== EXERCISE BRIEF ==
Go to the line in the entries below that holds "(594, 520) none -> (137, 429) //" and repeat exactly from there through the line that holds "(264, 588) none -> (331, 579) //", inclusive.

== TASK INPUT ==

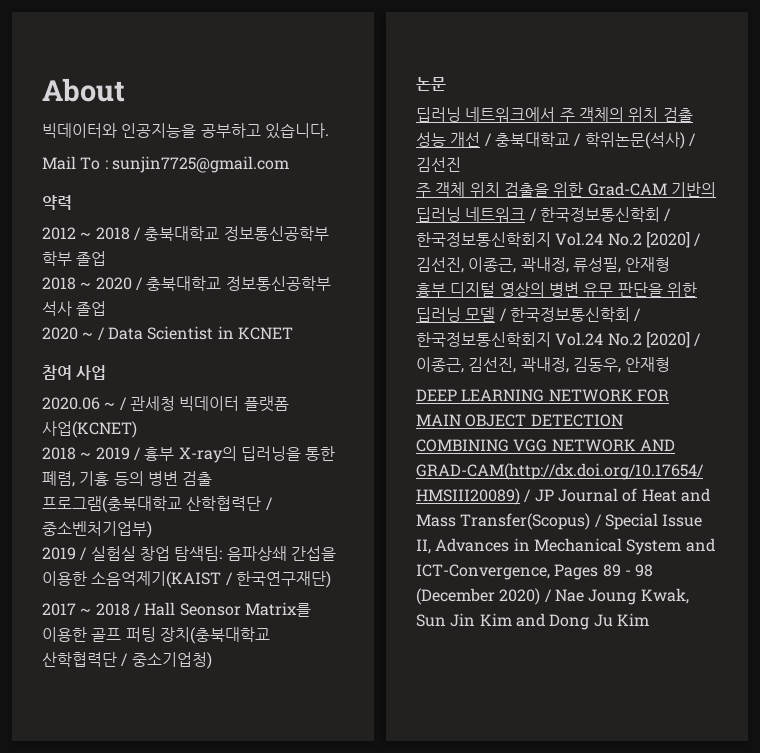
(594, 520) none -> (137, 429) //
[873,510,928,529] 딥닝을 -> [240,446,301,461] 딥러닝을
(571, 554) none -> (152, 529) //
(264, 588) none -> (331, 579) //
...
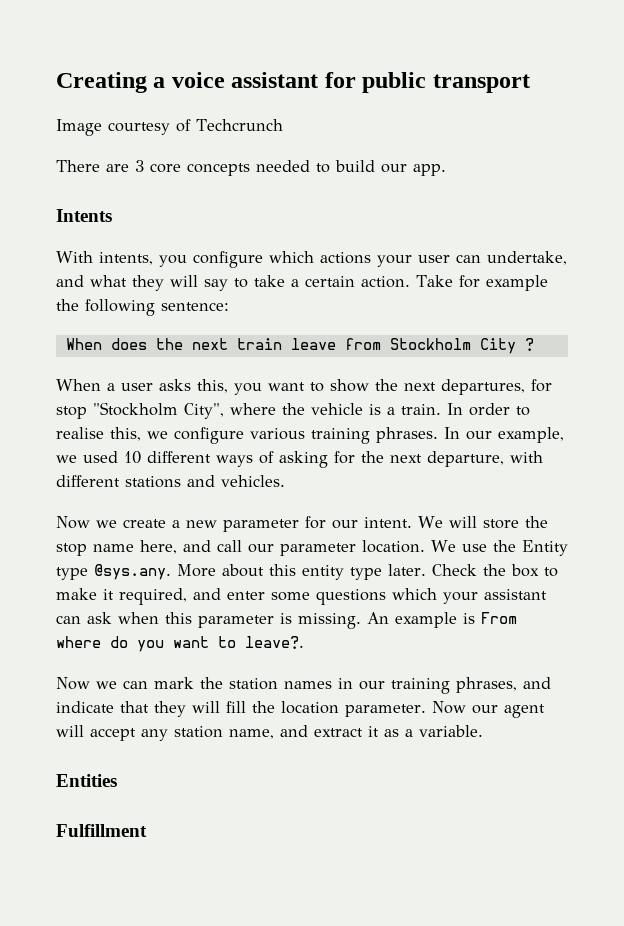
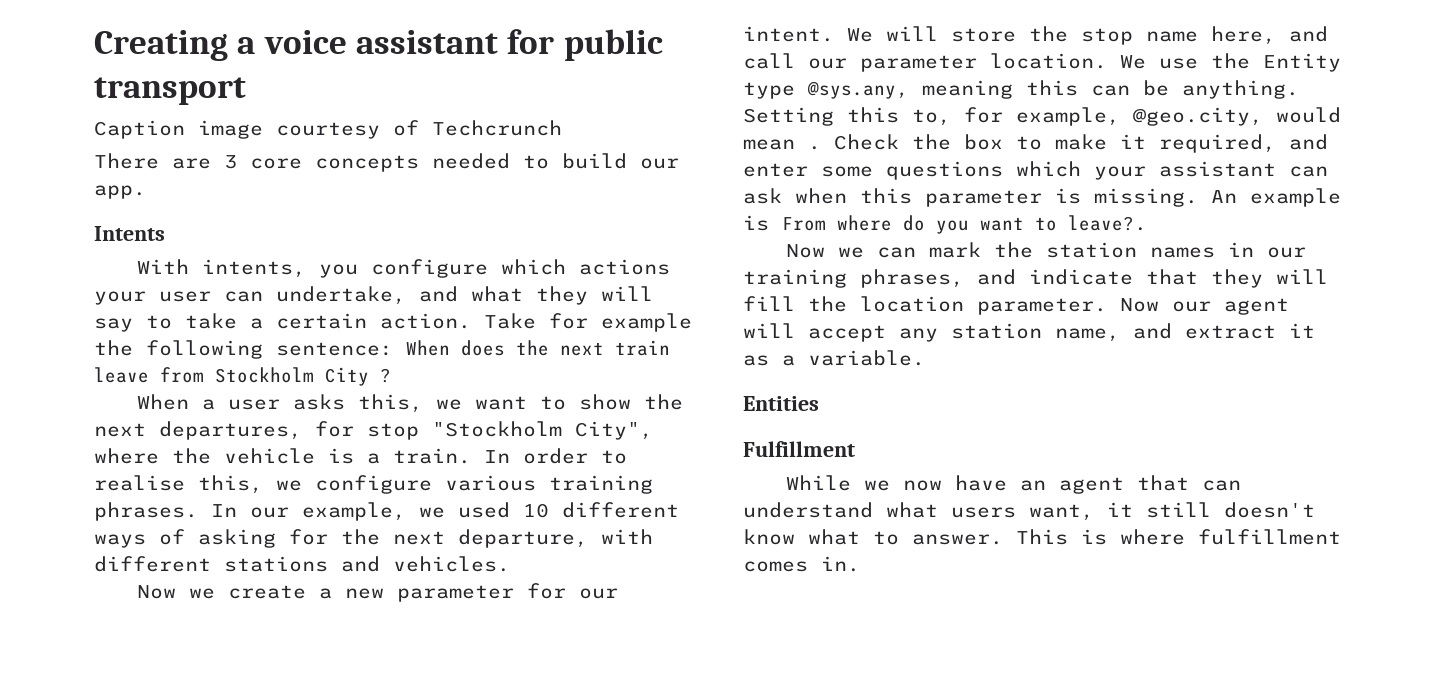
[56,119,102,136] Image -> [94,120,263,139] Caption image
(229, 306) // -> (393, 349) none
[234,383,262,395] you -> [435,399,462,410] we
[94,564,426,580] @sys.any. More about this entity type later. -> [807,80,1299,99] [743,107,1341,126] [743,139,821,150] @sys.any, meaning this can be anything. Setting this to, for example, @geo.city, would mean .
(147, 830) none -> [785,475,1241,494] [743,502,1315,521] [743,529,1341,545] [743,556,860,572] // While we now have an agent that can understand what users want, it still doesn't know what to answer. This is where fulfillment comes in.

== COMPLETED EXERCISE ==
(594, 520) none -> (137, 429) //
[873,510,928,529] 딥닝을 -> [240,446,301,461] 딥러닝을
(571, 554) none -> (152, 529) //
(264, 588) none -> (331, 579) //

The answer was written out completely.